Changes to Stable IP ranges

Temporal aims to keep Stable IP ranges consistent. Each Stable IP address is expected to remain active for at least 12 months.

When Stable IPs are added:

  1. New IP ranges appear in the API response before traffic is routed to them
  2. Update your firewall to include the new ranges
  3. Temporal announces the activation date in the Temporal Cloud changelog
  4. Traffic begins routing to new IP ranges on the announced date

If a Stable IP must be removed (rare):

  1. The IP range is marked as deprecated and removed from the API response
  2. Traffic continues to route through the deprecated IP for a 3-month deprecation period
  3. Temporal announces the deprecation and removal date in the changelog and documentation
  4. After the deprecation period, traffic stops routing to the deprecated IP

Temporal will never route traffic to IP addresses that are not listed in the API response.

Regional availability

Stable IPs are rolling out by cloud provider and region:

  • AWS: Starting with us-west-2, expanding to all regions
  • GCP: Rolling out to regions following AWS
  • New regions: All new Temporal Cloud regions include Stable IPs at launch

Contact Temporal support if you need Stable IPs in a region that does not yet have them.

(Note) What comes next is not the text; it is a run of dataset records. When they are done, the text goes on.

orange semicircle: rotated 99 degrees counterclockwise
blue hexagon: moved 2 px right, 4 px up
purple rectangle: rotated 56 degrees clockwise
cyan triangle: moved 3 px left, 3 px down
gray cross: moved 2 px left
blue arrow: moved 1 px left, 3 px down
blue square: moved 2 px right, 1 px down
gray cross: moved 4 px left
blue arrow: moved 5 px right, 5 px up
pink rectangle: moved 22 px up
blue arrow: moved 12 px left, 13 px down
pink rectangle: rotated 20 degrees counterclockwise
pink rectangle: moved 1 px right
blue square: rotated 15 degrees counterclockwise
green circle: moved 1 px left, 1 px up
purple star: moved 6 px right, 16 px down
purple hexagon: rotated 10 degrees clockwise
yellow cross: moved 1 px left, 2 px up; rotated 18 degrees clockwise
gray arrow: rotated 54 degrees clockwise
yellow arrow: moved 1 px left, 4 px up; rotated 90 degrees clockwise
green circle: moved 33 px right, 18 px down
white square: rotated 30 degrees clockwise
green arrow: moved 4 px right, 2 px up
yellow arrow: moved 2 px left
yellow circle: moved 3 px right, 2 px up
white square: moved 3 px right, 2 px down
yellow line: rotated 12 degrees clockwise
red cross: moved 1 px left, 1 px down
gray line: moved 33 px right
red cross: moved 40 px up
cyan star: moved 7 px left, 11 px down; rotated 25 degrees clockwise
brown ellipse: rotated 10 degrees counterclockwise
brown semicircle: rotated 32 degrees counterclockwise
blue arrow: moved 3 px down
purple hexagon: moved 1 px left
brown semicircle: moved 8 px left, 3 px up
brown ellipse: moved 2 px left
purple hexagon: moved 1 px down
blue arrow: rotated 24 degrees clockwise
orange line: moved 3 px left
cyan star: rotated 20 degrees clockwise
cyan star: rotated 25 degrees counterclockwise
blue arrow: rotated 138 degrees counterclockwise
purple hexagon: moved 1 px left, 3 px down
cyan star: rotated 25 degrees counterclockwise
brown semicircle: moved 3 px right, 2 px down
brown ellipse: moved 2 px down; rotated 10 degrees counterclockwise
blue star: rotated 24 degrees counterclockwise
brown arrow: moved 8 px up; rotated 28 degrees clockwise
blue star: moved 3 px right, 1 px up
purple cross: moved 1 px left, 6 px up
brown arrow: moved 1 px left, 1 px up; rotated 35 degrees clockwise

Temporal may be able to prioritize enabling Stable IPs in your region.

Pricing

Temporal Cloud does not charge additional fees for using Stable IPs.

How to disable Stable IPs

You can disable Stable IPs on a Namespace using the Cloud Ops API, Terraform, or CLI. Temporal performs a DNS update to point the Namespace endpoint back to dynamic IP addresses.

Existing Worker connections are not interrupted. New Worker connections will no longer resolve to Stable IPs after DNS propagates.